## Task description
Below is a listing. Write out exactly its lines between the one holding "not how much" and the one holding "Looking one’s best for Eid", inclusive.
+ + + + +
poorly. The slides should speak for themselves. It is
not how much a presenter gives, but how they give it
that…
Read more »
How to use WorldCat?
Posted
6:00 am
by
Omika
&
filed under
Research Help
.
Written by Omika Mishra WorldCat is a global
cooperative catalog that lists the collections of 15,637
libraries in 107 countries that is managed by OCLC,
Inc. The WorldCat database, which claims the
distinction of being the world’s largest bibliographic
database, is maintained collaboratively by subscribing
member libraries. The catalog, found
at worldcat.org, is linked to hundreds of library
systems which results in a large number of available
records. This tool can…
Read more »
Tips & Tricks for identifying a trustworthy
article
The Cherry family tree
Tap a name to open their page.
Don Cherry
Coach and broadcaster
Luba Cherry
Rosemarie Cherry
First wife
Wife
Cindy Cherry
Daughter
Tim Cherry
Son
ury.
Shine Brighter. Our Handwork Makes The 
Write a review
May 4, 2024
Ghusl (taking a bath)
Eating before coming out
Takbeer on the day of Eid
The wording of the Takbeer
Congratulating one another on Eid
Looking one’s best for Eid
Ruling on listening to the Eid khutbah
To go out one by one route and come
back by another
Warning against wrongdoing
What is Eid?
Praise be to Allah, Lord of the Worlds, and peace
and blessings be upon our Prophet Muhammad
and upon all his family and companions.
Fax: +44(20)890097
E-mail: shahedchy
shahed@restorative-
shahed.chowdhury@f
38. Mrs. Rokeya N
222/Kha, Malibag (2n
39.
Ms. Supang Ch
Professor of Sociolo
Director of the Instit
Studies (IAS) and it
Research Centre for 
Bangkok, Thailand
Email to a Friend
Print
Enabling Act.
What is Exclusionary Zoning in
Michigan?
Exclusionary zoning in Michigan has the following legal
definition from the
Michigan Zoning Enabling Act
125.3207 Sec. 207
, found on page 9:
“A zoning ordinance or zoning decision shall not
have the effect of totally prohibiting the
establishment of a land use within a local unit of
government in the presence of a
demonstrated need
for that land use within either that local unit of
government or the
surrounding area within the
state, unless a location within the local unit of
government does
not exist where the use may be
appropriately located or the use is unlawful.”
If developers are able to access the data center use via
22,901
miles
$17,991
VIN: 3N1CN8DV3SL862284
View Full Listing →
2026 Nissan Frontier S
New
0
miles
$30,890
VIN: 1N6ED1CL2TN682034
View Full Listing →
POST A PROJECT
+ + + + +
## Completed exercise
not how much a presenter gives, but how they give it
that…
Read more »
How to use WorldCat?
Posted
6:00 am
by
Omika
&
filed under
Research Help
.
Written by Omika Mishra WorldCat is a global
cooperative catalog that lists the collections of 15,637
libraries in 107 countries that is managed by OCLC,
Inc. The WorldCat database, which claims the
distinction of being the world’s largest bibliographic
database, is maintained collaboratively by subscribing
member libraries. The catalog, found
at worldcat.org, is linked to hundreds of library
systems which results in a large number of available
records. This tool can…
Read more »
Tips & Tricks for identifying a trustworthy
article
The Cherry family tree
Tap a name to open their page.
Don Cherry
Coach and broadcaster
Luba Cherry
Rosemarie Cherry
First wife
Wife
Cindy Cherry
Daughter
Tim Cherry
Son
ury.
Shine Brighter. Our Handwork Makes The 
Write a review
May 4, 2024
Ghusl (taking a bath)
Eating before coming out
Takbeer on the day of Eid
The wording of the Takbeer
Congratulating one another on Eid
Looking one’s best for Eid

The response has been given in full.